El secretario de Guerra, Pete Hegseth, confirmó que el ataque dejó seis narcoterroristas muertos, sin bajas entre las fuerzas estadounidenses desplegadas en la zona.
Este operativo forma parte de una campaña antidrogas que el Pentágono ejecuta desde hace meses, centrada en embarcaciones vinculadas al Tren de Aragua, como el reciente ataque Tren de Aragua.
Según Hegseth, la lancha traficaba narcóticos por rutas marítimas conocidas, lo que activó el protocolo de ataque cinético autorizado por el presidente Donald Trump.
Lea también: Petro desafía a Trump: “Colombia no cederá ante ruptura de soberanía”

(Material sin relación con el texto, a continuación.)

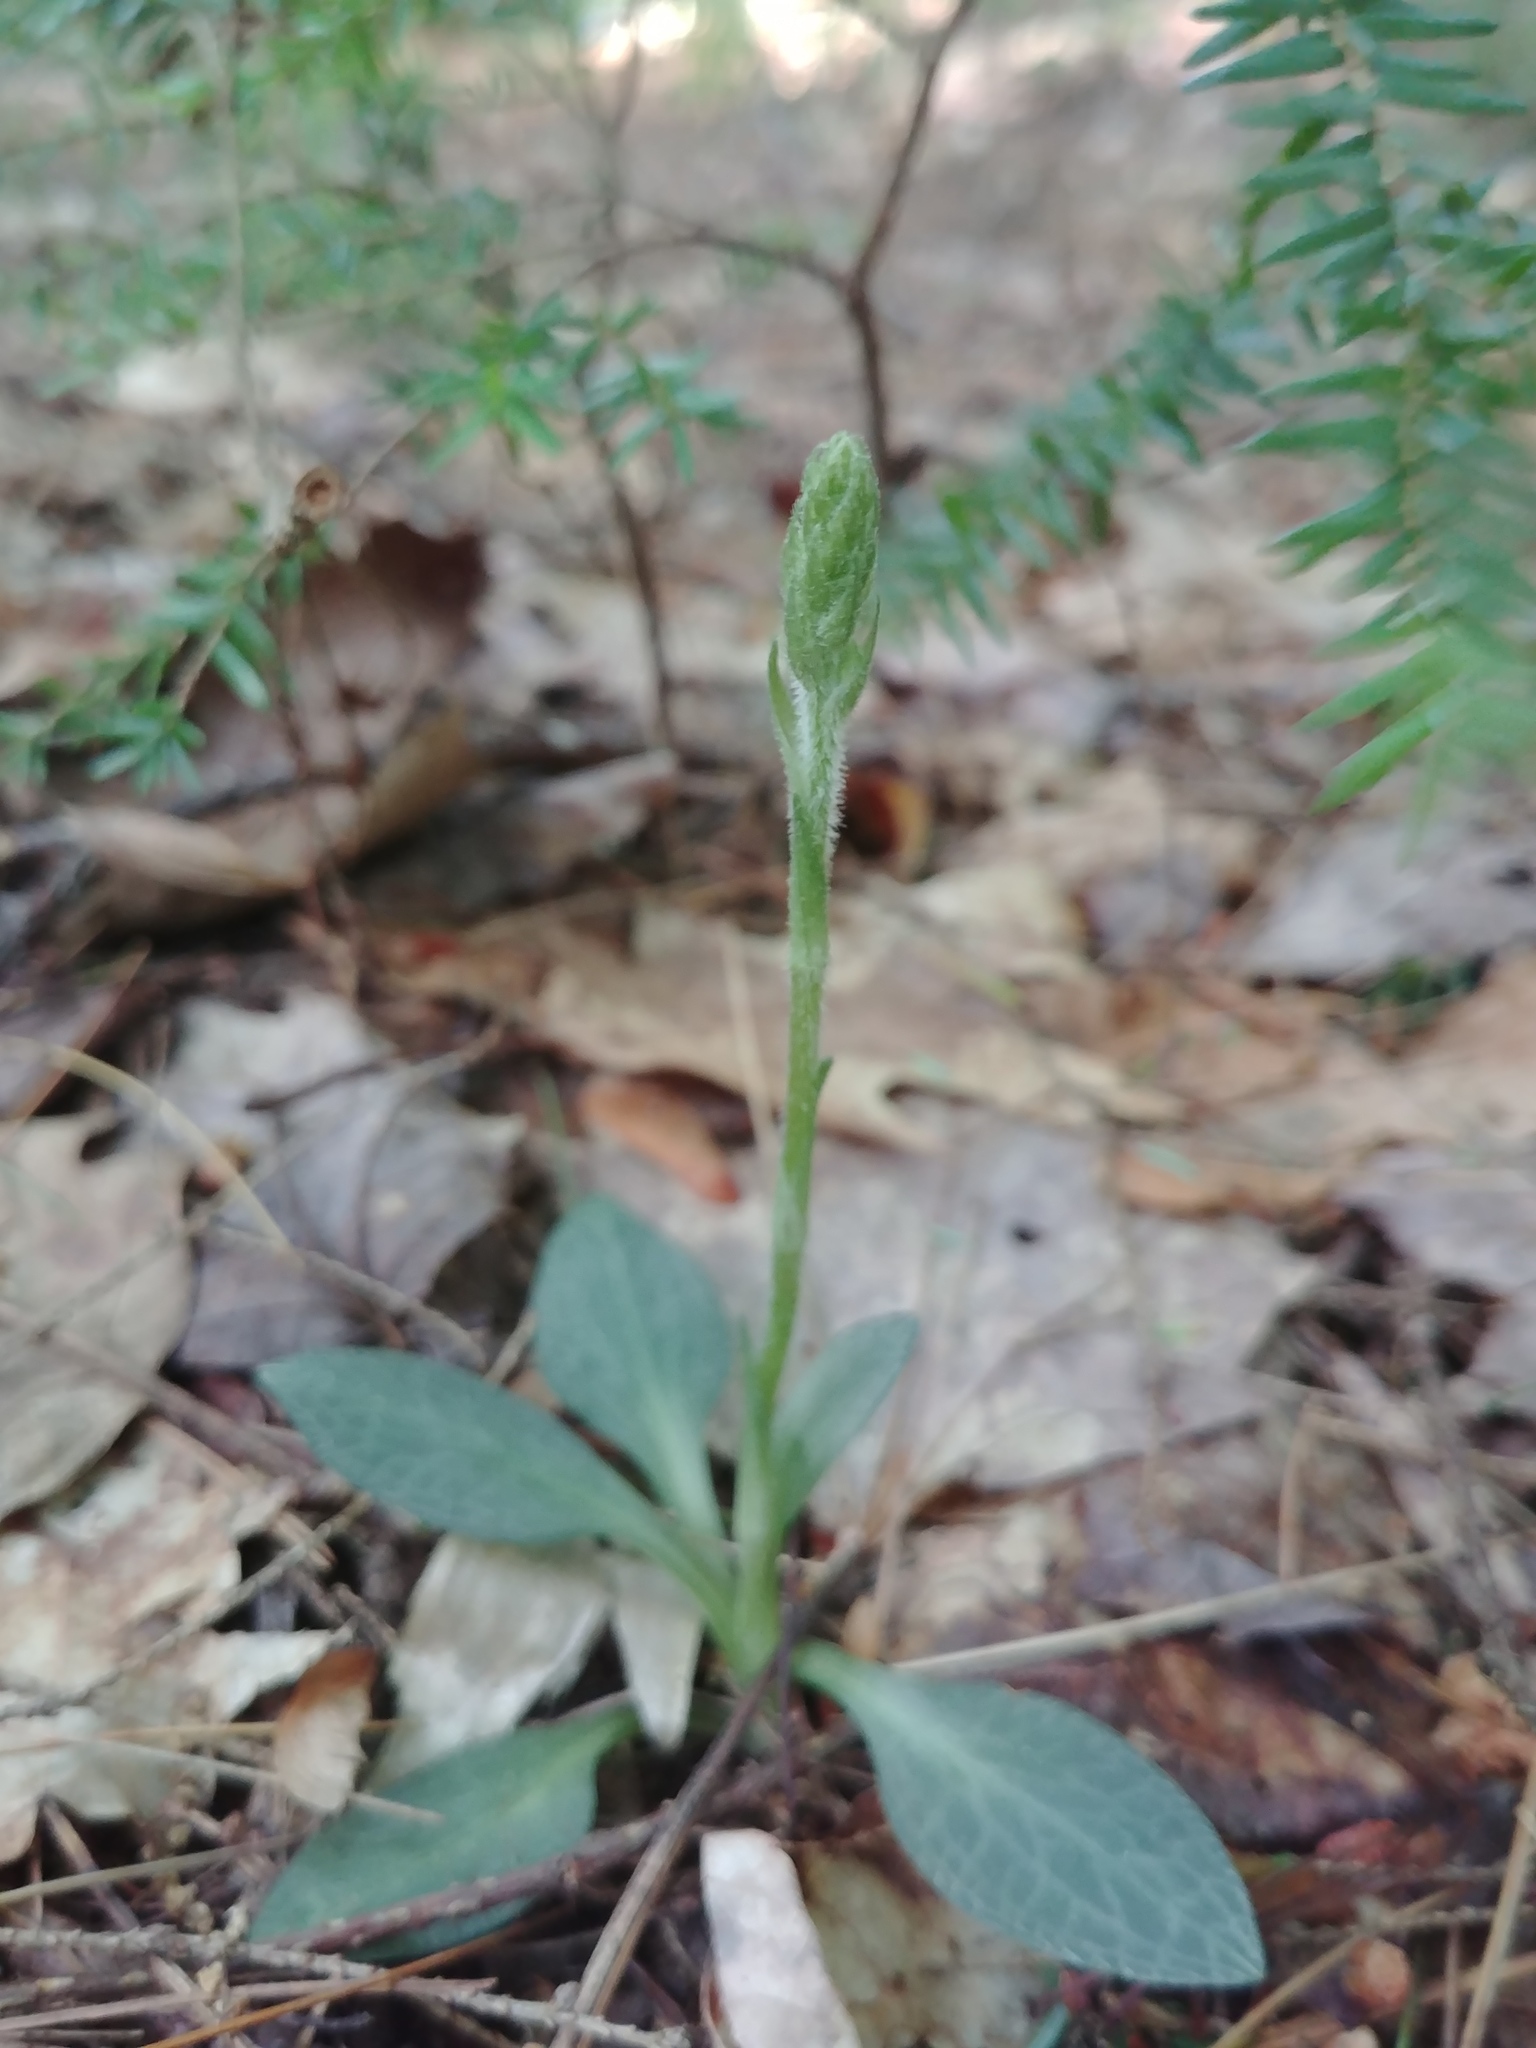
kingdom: Plantae
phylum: Tracheophyta
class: Liliopsida
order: Asparagales
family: Orchidaceae
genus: Goodyera
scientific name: Goodyera tesselata
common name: Checkered rattlesnake-plantain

La operación militar contra el Tren de Aragua en el Caribe eleva las tensiones entre Washington y gobiernos latinoamericanos, especialmente Venezuela y Colombia.
Este fue el primer ataque nocturno registrado en la campaña, y se suma a otros nueve bombardeos realizados cerca de las costas venezolanas.
Las autoridades estadounidenses aseguran que el Tren de Aragua representa una amenaza regional, al operar redes de narcotráfico desde varios países latinoamericanos, lo que justifica el reciente ataque a Tren de Aragua.
Trump ha acusado directamente al presidente Nicolás Maduro y Gustavo Petro de encubrir estas redes, lo que ha generado fuertes reacciones diplomáticas en ambos gobiernos.
Maduro y Petro niegan cualquier vínculo con el Tren de Aragua y califican los ataques como violaciones a la soberanía de sus respectivos países.
Mientras tanto, el Pentágono insiste en que continuará rastreando y eliminando embarcaciones que transporten drogas en el hemisferio occidental.
La comunidad internacional observa con preocupación el aumento de acciones militares unilaterales, como el reciente ataque a Tren de Aragua, que podrían desestabilizar la región caribeña.
Organizaciones defensoras de derechos humanos han solicitado transparencia en las operaciones y respeto al derecho internacional en aguas compartidas.
Este nuevo ataque contra el Tren de Aragua reabre el debate sobre los límites de la intervención militar en la lucha contra el narcotráfico.
Estados Unidos reafirma su postura: no tolerará que organizaciones como el Tren de Aragua sigan operando impunemente en el Caribe.